Freedom to live in equal dignity with equal rights is fantastical rhetoric for refugees in Hong Kong, who suffer
indignity, prejudice and inequality on a daily basis.

What Article 1 means to me Piya Muqit

When I read Article 1 and think of those who drafted it, at the forefront of their minds was seeking a solution to the atrocities in Europe during the Second World War.

Women and men with different legal and cultural backgrounds came together to draft a common set of standards amounting to fundamental human rights for all people of all nations to be universally protected.

An estimated 60 million European refugees fled persecution, torture and genocide during the Second World War and today there is an estimated 60 million refugees, some of those seeking protection in Europe, relying on the rights enshrined in the human rights treaties that followed the UN Declaration.


At Justice Centre Hong Kong, women and men from different legal and cultural backgrounds work together using the same human rights-based approach as the drafters of the UN Declaration.


We try to ensure through meaningful access to justice that the refugees who find themselves in Hong Kong, the majority by chance and not by choice, are afforded the same protection as refugees in other legal jurisdictions who have ratified the Convention against Torture, the International Convention on Civil and Political Rights and the Convention on the Rights of the Child.
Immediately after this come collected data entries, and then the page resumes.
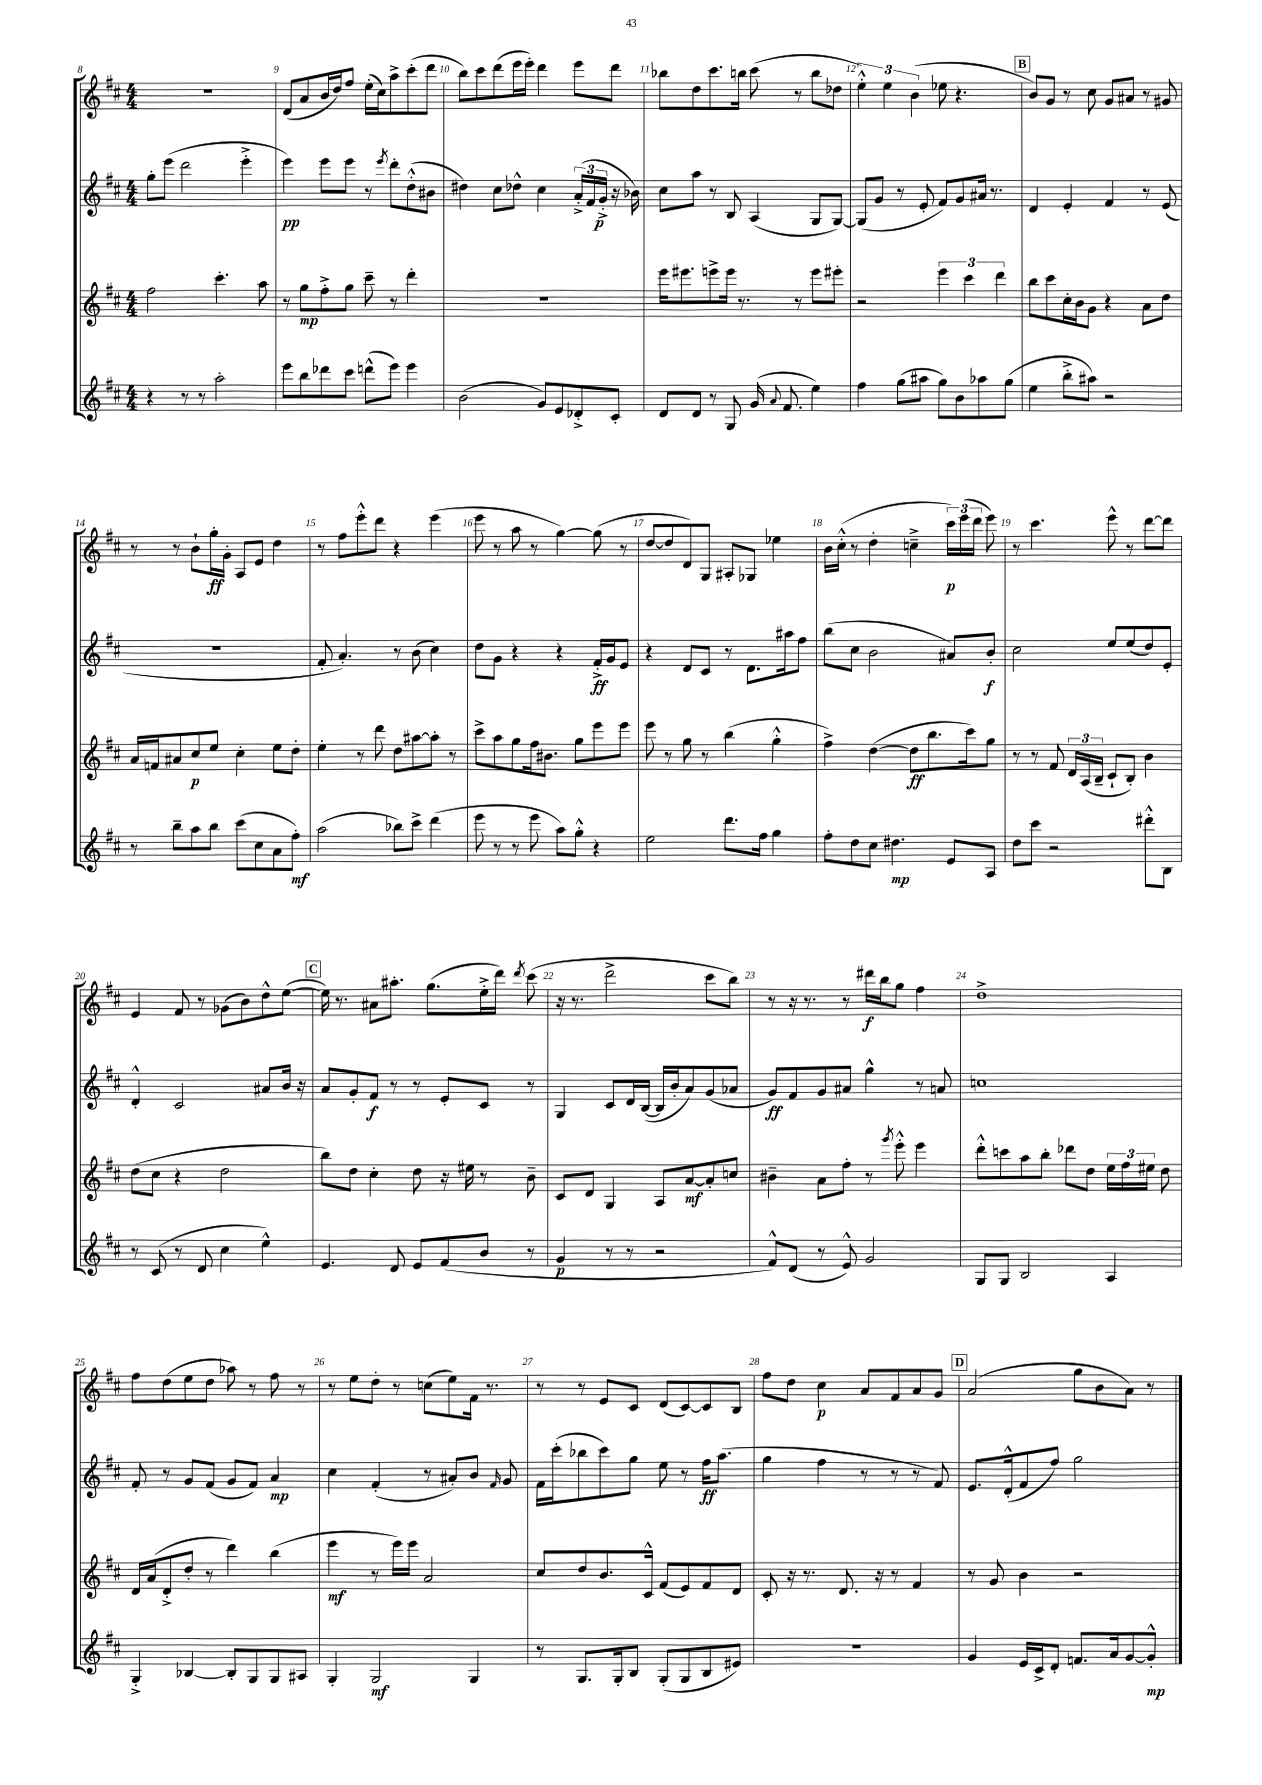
<<
\new StaffGroup <<
\new Staff = "s0" {
    \clef treble \key d \major \numericTimeSignature \time 4/4
    \autoBeamOff R1 |
    d'8[( a'8 b'16 d''16) fis''8] e''16[-.( cis''16) a''8-> cis'''8-.( d'''8] |
    b''8[) cis'''8 d'''8( e'''16 e'''16]-.) d'''4 e'''8[ d'''8] |
    bes''8[ d''8 cis'''8. b''16] cis'''8( r8 b''8[ des''8] |
    \tuplet 3/2 { e''4-.-^) e''4 b'4( } ees''8 r4. |
    \mark \markup { \box "B" } b'8[) g'8] r8 cis''8 g'8[ ais'8] r8 gis'8 |
    r8 r8 b'8[-! g''16-.\ff g'16]-. a8[ e'8] d''4 |
    r8 fis''8[ e'''8-.-^ d'''8] r4 e'''4( |
    e'''8 r8 a''8 r8 g''4~) g''8( r8 |
    d''8[~ d''8 d'8) g8] ais8[-. ges8] ees''4 |
    b'16[ cis''16]-.-^( r8 d''4-. c''4---> \tuplet 3/2 { cis'''16[\p) e'''16( d'''16] } e'''8) |
    r8 cis'''4. e'''8-^ r8 d'''8[~ d'''8] |
    e'4 fis'8 r8 ges'8[( b'8) d''8-^ e''8]~( |
    \mark \markup { \box "C" } e''16) r8. ais'8[ ais''8.]-. g''8.[( e''16-.-> d'''16]) \acciaccatura { d'''8 } cis'''8( |
    r16 r8. d'''2-> cis'''8[ b''8]) |
    r8 r16 r8. r8 dis'''16[\f b''16 g''8] fis''4 |
    d''1-> |
    fis''8[ d''8( e''8 d''8] aes''8) r8 fis''8 r8 |
    r8 e''8[ d''8]-. r8 c''8[( e''8) fis'16] r8. |
    r8 r8 e'8[ cis'8] d'8[( cis'8~) cis'8 b8] |
    fis''8[ d''8] cis''4\p a'8[ fis'8 a'8 g'8] |
    \mark \markup { \box "D" } a'2( g''8[ b'8 a'8]) r8 \bar "|." |
}
\new Staff = "s1" {
    \clef treble \key d \major \numericTimeSignature \time 4/4
    \autoBeamOff g''8[-. e'''8]( d'''2 e'''4-.-> |
    e'''4\pp) e'''8[ e'''8] r8 \acciaccatura { e'''8 } d'''8[-. d''8-.-^( bis'8] |
    dis''4) cis''8[ des''8]-^ cis''4 \tuplet 3/2 { a'16[-.->( fis'16 g'16]-.->\p } r16 bes'16) |
    cis''8[ a''8] r8 b8 a4( g8[ g8]~) |
    g8[( g'8] r8 e'8-. fis'8[) g'8 ais'16] r8. |
    \mark \markup { \box "B" } d'4 e'4-. fis'4 r8 e'8( |
    R1 |
    fis'8-. a'4.-.) r8 b'8( cis''4) |
    d''8[ g'8] r4 r4 fis'16[-.->\ff g'16 e'8] |
    r4 d'8[ cis'8] r8 d'8.[ ais''16 fis''8] |
    b''8[( cis''8] b'2 ais'8[) b'8]-.\f |
    cis''2 e''8[ e''8( d''8) e'8]-. |
    d'4-.-^ cis'2 ais'8[ b'16] r16 |
    \mark \markup { \box "C" } a'8[ g'8-. fis'8]\f r8 r8 e'8[-. cis'8] r8 |
    g4 cis'8[ d'16 b16]~( b16[ b'16-. a'8) g'8( aes'8] |
    g'8[\ff) fis'8 g'8 ais'8] g''4-^ r8 a'8 |
    c''1 |
    fis'8-. r8 g'8[ fis'8]( g'8[ fis'8]) a'4\mp |
    cis''4 fis'4-.( r8 ais'8[-.) b'8] \grace { fis'16 } g'8 |
    fis'16[ cis'''16-.( bes''8 cis'''8) g''8] e''8 r8 fis''16[\ff a''8.]( |
    g''4 fis''4 r8 r8 r8 fis'8) |
    \mark \markup { \box "D" } e'8.[ d'16-.-^( fis'8 fis''8]) g''2 \bar "|." |
}
\new Staff = "s2" {
    \clef treble \key d \major \numericTimeSignature \time 4/4
    \autoBeamOff fis''2 cis'''4.-. a''8 |
    r8 g''8[\mp fis''8-.-> g''8] cis'''8-- r8 d'''4-. |
    R1 |
    e'''16[ eis'''8. e'''8-> e'''16] r8. r8 e'''8[ eis'''8]-. |
    r2 \tuplet 3/2 { e'''4 cis'''4 d'''4 } |
    \mark \markup { \box "B" } b''8[ cis'''8 cis''16-. b'16 g'8] r4 a'8[ d''8] |
    a'16[ f'16 ais'8 cis''8\p e''8] cis''4-. e''8[ d''8]-. |
    e''4-. r8 d'''8 d''8[ ais''8~ ais''8]-. r8 |
    cis'''8[-> a''8 g''8 fis''16 bis'8.] g''8[ e'''8 e'''8] |
    e'''8 r8 g''8 r8 b''4( g''4-.-^ |
    fis''4->) d''4~( d''8[\ff b''8. cis'''16) g''8] |
    r8 r8 fis'8 \tuplet 3/2 { d'16[ a16( b16]-- } cis'8[-! b8]-.) b'4 |
    d''8[( cis''8] r4 d''2 |
    \mark \markup { \box "C" } b''8[) d''8] cis''4-. d''8 r16 eis''16 r8 b'8-- |
    cis'8[ d'8] g4 a8[ a'8~\mf a'8-. c''8] |
    bis'4-- a'8[ fis''8]-. r8 \acciaccatura { g'''8 } e'''8-.-^ e'''4 |
    d'''8[-.-^ c'''8 a''8 b''8]-. des'''8[ d''8] \tuplet 3/2 { e''16[ fis''16 eis''16] } d''8 |
    d'16[ a'16( d'8-.-> d''8]-. r8 d'''4) b''4( |
    e'''4\mf r8 e'''16[) e'''16] a'2 |
    cis''8[ d''8 b'8. cis'16]-^ fis'8[( e'8) fis'8 d'8] |
    cis'8-. r16 r8. d'8. r16 r8 fis'4 |
    \mark \markup { \box "D" } r8 g'8 b'4 r2 \bar "|." |
}
\new Staff = "s3" {
    \clef treble \key d \major \numericTimeSignature \time 4/4
    \autoBeamOff r4 r8 r8 a''2-. |
    e'''8[ b''8 des'''8 cis'''8] d'''8[-^( e'''8]) e'''4 |
    b'2( g'8[) e'8 des'8-.-> cis'8]-. |
    d'8[ d'8] r8 g8 g'16( \appoggiatura { a'8 } fis'8. e''4) |
    fis''4 g''8[( ais''8] g''8[) b'8 aes''8 g''8]( |
    \mark \markup { \box "B" } e''4 b''8[-.-> ais''8]) r2 |
    r8 b''8[-- a''8 b''8] cis'''8[( cis''8 a'8 fis''8]-.\mf) |
    a''2( bes''8[) cis'''8]-> d'''4( |
    e'''8 r8 r8 e'''8 a''8[) g''8]-.-^ r4 |
    e''2 d'''8.[ fis''16] g''4 |
    fis''8[-. d''8 cis''8] dis''4.\mp e'8[ a8] |
    d''8[ cis'''8] r2 dis'''8[-.-^ b8] |
    r8 cis'8( r8 d'8 cis''4 e''4-^) |
    \mark \markup { \box "C" } e'4. d'8 e'8[ fis'8( b'8] r8 |
    g'4\p r8 r8 r2 |
    fis'8[-^) d'8]( r8 e'8-^) g'2 |
    g8[ g8] b2 a4 |
    g4-.-> bes4~ bes8[-. g8 g8 ais8] |
    g4-. g2\mf g4 |
    r8 g8.[ g16-. b8] g8[-.( g8 b8 eis'8]) |
    R1 |
    \mark \markup { \box "D" } g'4 e'16[ cis'16-> d'8]-. f'8.[ a'16 g'8~ g'8]-.-^\mp \bar "|." |
}
>>
>>
\layout { \context { \Score currentBarNumber = #8 \override BarNumber.break-visibility = ##(#f #t #t) barNumberVisibility = #all-bar-numbers-visible } }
Hong Kong has over 14,000 refugees from over 50 countries who have fled from the same torture, persecution, sexual and gender-based violence as their brethren in Europe and face many of the trials and tribulations as all refugees displaced around the world. Hong Kong is not a signatory to the 1951 Refugee Convention and as a result refugees are confronted with the barriers that come without the protections and rights that legal instrument enshrines.


Forced to live on a daily HK$40 (£3.50) food voucher only to be spent on certain foods, not on basic necessities like soap and other hygiene products, refugees are expected to live in one of the most expensive and richest cities in the world with no cash, without the right to work, right to volunteer and the right to study beyond the age of 18. Freedom to live in equal dignity with equal rights is fantastical rhetoric for refugees in Hong Kong, some who have been here for over a decade awaiting a decision on their case and who suffer indignity, prejudice and inequality on a daily basis.

‘Hong Kong is not a signatory to the 1951 Refugee Convention and as a result refugees are confronted with the barriers that come without the protections and rights that legal instrument enshrines.’

The spirit of brotherhood towards the local refugee population is sometimes lacking in Hong Kong society but the legal community here, Freshfields playing a key role, is trying to remedy this through working with Justice Centre Hong Kong’s lawyers, researchers and policy and advocacy advisors to ensure that refugees at least are afforded their right to equality and dignity before the refugee status determination process within the Unified Screening Mechanism.


My sincere hope is that soon there is a renaissance of reason, conscience and brotherhood with Hong Kong remembering its shared past with the refugees today who find themselves in the same shoes of those who fled their homes 60 years ago to seek safety, sanctuary and survival and build Hong Kong to what it is today. What sums up Article 1 for me is best put by one of our refugee clients: ‘I studied law in my home country. When I was young I wanted to be someone who fought for justice because there was injustice in my country. Justice for me means everyone has equal rights to everything, so there is no one who is below or beyond their rights.’

Piya Muqit has been working in the field of human rights, child rights, human trafficking and refugee rights for the past 16 years as a legal aid lawyer and policy expert.